3. The defendant asked the court to charge the jury that if the evidence showed that the accident was occasioned wholly or in part because the plaintiff “had placed himself in an exposed and dangerous position on the top of the elevator, when he might readily have placed himself in a safe and secure position, the verdict should be for the defendant.” The court granted the charge after amending it so that it read: “If the accident to the plaintiff was occasioned wholly or in part by reason of the fact that he had placed himself in an exposed and dangerous position on the ledge around the top of the elevator car, with reference to obeying the signals to stop at ' the second floor, if you find that such signals were given ” etc. The plaintiff did not desire to go to the fifth floor, but, on the contrary, had signaled the operator to stop at the second floor.
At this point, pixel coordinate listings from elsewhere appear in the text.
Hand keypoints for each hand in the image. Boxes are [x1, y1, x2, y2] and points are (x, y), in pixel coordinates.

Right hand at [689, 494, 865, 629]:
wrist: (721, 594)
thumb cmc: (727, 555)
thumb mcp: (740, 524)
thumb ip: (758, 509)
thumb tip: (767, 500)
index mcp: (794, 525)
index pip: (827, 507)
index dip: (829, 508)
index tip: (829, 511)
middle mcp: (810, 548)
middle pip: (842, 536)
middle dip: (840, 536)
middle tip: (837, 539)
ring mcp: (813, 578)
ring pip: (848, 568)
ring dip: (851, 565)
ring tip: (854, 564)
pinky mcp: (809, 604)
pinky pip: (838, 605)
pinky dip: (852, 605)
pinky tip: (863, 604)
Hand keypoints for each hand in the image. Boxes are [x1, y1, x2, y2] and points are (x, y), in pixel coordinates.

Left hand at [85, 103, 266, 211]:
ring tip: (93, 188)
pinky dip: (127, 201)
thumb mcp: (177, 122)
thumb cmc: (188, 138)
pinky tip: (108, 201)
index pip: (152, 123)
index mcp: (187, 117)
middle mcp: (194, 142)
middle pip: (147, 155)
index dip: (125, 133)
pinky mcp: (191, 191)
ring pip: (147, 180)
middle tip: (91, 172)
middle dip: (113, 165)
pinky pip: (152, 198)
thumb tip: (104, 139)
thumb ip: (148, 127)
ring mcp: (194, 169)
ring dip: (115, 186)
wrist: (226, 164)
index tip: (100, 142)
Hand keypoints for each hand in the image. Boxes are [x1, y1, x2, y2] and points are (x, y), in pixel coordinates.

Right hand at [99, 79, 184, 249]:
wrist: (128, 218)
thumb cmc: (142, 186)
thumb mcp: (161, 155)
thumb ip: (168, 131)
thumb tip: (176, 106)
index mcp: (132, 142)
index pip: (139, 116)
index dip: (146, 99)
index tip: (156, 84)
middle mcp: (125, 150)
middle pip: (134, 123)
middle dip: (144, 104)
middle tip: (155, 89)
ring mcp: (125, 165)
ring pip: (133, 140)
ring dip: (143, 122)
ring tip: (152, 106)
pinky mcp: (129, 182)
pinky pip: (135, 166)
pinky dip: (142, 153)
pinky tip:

The evidence showed that he was in no danger from the weights until the elevator reached the. fifth floor. .What, therefore, would have been reasonable precaution on his part in preparing to ascend to the second floor might have constituted negligence had he been preparing to ascend to the fifth floor. Having this in mind, the court properly modified the prayer. Whether, after the plaintiff discovered that his signal to stop at the second floor had been disregarded, he exercised due care, — that is, whether he did what a reasonably prudent man would have done in the circumstances to avoid injury, — was covered in another part of the charge.
Finding no error in the record the judgment is affirmed, with costs. Affirmed.
An application by. the appellant for a writ of error to the Supreme Court of the United States was allowed, and it was issued November 11, 1910.